The Right, with its absolute majority of the Party of Privilege now in power, has proven itself to be an absolute disaster, incapable of fulfilling even its own aims of guaranteed enrichment of the upper classes, strengthening the repressive authority it hopes to share with the Catholic Church, or winning elections. In fact, both major parties — PP and PSOE — saw their votes plummet in the May 25 European elections. So more and more people are ready to turn left.
But which way is that?
But they've jolted the whole, broad family of the Left in Spain. Even the Socialist Party is now trying to shake itself free of old bureaucratic habits and promises to hold primaries. The principle enemy of the Left in Spain, as in Italy and many other countries, has always been the Left. In Spain, the party calling itself (optimistically) Izquierda Unida, a coalition run mainly by the small Communist Party, against the Socialist Party, regional left parties like Catalonia's ERC against both, and a multiplicity of smaller outfits — Izquierda Abierta, a breakoff from the Communists, and more narrowly focused groups like the anti-eviction PAH — all bickering, all rivals.
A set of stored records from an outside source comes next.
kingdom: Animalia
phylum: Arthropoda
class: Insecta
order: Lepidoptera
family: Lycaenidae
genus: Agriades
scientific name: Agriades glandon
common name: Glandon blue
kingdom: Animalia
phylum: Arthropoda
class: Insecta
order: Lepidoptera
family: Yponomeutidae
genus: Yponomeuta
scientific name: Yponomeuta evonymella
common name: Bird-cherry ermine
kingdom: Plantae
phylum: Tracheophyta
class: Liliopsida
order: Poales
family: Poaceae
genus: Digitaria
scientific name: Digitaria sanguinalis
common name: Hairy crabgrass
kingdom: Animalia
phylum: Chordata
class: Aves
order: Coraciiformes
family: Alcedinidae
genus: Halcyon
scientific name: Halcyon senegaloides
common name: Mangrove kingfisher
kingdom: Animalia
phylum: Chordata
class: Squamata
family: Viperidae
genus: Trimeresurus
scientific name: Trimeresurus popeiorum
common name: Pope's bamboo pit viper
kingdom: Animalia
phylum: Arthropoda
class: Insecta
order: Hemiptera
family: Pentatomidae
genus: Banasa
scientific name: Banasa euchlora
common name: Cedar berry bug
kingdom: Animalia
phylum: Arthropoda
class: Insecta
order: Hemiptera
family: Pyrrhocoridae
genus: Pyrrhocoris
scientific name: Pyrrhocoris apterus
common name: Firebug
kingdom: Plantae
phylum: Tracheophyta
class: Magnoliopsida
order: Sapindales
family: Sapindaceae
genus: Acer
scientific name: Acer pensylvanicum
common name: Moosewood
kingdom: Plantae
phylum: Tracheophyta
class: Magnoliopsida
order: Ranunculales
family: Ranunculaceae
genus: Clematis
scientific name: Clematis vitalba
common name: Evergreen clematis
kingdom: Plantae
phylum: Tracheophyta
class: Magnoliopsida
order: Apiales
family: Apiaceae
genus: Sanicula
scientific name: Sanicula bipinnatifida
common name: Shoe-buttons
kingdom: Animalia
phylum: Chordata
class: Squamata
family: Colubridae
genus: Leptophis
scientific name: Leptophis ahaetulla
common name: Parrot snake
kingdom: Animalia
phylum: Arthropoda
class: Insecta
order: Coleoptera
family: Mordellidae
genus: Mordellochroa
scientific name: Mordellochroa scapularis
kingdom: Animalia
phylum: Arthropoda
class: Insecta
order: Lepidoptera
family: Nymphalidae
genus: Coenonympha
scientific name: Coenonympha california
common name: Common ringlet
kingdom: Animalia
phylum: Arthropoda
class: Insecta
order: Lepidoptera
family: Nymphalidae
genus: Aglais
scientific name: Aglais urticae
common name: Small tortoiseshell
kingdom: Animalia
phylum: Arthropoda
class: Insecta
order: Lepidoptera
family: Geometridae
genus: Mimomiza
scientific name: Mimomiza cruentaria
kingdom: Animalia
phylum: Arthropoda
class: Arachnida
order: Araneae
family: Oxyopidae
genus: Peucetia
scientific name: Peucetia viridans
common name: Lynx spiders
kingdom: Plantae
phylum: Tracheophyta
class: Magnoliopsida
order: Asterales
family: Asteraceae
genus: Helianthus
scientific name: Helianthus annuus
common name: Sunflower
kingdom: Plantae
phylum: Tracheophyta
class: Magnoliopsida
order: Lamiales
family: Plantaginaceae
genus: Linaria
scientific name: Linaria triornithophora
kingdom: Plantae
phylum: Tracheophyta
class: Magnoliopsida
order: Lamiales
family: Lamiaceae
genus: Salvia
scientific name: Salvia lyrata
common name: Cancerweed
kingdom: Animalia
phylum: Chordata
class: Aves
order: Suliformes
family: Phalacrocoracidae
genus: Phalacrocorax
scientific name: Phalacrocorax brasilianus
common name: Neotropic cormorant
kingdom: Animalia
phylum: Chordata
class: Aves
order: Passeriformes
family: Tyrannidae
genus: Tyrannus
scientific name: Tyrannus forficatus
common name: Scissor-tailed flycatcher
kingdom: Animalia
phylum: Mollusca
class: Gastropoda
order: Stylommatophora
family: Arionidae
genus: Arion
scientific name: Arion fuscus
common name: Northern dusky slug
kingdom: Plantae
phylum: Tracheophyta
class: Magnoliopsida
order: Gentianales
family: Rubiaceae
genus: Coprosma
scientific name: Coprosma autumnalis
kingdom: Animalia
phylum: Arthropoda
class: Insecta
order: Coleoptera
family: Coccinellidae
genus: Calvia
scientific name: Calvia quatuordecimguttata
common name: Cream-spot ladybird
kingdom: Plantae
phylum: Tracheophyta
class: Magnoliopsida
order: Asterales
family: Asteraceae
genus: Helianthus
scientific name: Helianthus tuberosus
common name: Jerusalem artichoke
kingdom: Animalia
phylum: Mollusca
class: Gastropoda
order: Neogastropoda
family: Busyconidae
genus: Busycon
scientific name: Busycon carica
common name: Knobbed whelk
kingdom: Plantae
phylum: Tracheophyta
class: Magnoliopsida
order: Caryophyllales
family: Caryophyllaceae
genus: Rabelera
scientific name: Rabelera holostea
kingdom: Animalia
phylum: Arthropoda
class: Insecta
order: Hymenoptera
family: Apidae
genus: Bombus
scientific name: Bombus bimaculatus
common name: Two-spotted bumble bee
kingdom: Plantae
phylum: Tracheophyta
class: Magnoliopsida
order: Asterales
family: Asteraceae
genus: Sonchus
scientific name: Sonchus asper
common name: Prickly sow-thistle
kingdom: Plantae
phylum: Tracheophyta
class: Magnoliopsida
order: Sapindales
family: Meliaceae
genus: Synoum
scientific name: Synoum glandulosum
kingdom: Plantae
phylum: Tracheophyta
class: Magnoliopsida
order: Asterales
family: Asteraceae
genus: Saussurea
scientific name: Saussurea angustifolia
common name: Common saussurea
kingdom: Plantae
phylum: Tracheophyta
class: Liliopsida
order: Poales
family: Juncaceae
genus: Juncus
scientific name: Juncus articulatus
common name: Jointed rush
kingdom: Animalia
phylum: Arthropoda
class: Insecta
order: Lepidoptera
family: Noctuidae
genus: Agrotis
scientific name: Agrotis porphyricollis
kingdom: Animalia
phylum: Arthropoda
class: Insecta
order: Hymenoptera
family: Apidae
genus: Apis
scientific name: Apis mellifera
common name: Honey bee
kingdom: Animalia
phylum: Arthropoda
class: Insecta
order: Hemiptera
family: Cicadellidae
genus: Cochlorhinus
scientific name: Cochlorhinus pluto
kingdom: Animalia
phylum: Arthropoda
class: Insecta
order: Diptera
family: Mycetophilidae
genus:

But that is changing. Amazingly, after years of bitter antagonism, PSOE and Izquierda Unida have even joined to form a regional government in Spain's biggest region, Andalusia. And all of them are learning from experiences such as the mass mobilizations of 15M (May 15, 2011) and from those of one of 15M's offspring, Podemos. We may not know for sure which way is Left — where to look for the solutions to our multiple economic crises and social inequality — but we know that we're going to have to find the direction together, without all-knowing vanguards, but lots of tumultuous democracy.